● The problem: Give the lines below again exactly, starting with the line that holds "right hip: (405, 304, 2)" and going on through the line that holds "left hip: (489, 321, 7)".

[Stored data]
——————————

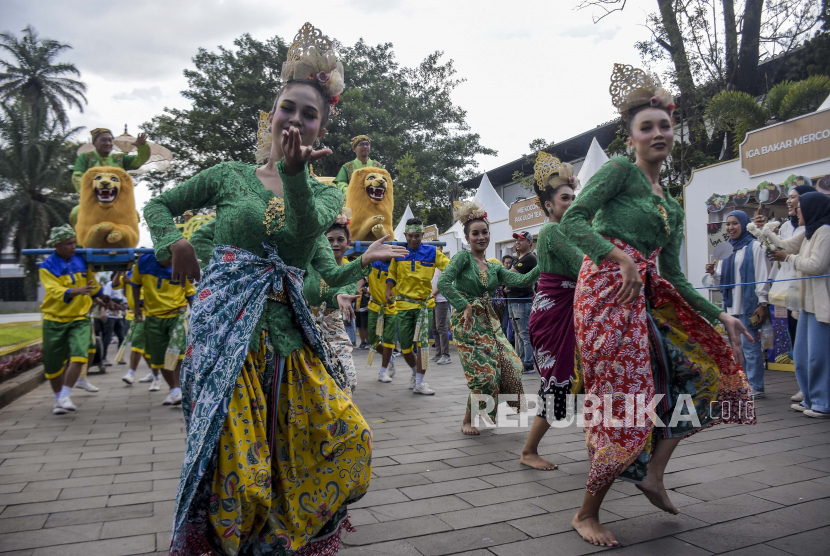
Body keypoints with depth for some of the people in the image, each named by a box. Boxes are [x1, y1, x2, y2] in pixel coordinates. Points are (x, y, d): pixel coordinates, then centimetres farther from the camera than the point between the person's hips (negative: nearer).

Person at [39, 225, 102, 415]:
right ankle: (58, 398, 25)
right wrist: (78, 291, -39)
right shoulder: (47, 267, -7)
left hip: (79, 318, 2)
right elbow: (55, 291, -23)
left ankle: (65, 397, -10)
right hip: (55, 320, -2)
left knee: (79, 355, -17)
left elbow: (93, 285, 21)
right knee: (53, 362, 6)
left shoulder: (82, 262, 4)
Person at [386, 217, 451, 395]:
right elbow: (392, 274, 15)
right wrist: (388, 290, 0)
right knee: (405, 345, 5)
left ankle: (419, 383, -4)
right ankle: (415, 372, 33)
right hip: (405, 304, 2)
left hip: (425, 303, -2)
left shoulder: (432, 252, 0)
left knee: (422, 341, -12)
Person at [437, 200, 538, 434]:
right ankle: (468, 421, 12)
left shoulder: (494, 268, 13)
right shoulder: (463, 257, -6)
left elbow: (520, 280, 1)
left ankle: (492, 412, 20)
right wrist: (465, 307, -23)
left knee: (510, 365, -1)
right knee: (484, 374, -8)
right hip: (467, 322, -7)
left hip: (489, 321, 7)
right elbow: (443, 283, -20)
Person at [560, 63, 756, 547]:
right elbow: (572, 221, -15)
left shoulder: (671, 205, 20)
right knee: (625, 403, -7)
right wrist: (621, 258, -25)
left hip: (645, 299, 8)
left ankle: (653, 473, 17)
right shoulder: (620, 170, -2)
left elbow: (674, 277, 19)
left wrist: (720, 315, 14)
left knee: (704, 366, 9)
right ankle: (587, 515, 11)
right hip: (607, 294, -8)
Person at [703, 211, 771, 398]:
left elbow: (762, 276, -9)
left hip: (749, 304, -7)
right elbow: (720, 280, 19)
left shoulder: (754, 246, -3)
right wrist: (713, 273, -3)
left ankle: (756, 387, 0)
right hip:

——————————

● Task solution:
right hip: (405, 304, 2)
left hip: (425, 303, -2)
left shoulder: (432, 252, 0)
left knee: (422, 341, -12)
Person at [437, 200, 538, 434]:
right ankle: (468, 421, 12)
left shoulder: (494, 268, 13)
right shoulder: (463, 257, -6)
left elbow: (520, 280, 1)
left ankle: (492, 412, 20)
right wrist: (465, 307, -23)
left knee: (510, 365, -1)
right knee: (484, 374, -8)
right hip: (467, 322, -7)
left hip: (489, 321, 7)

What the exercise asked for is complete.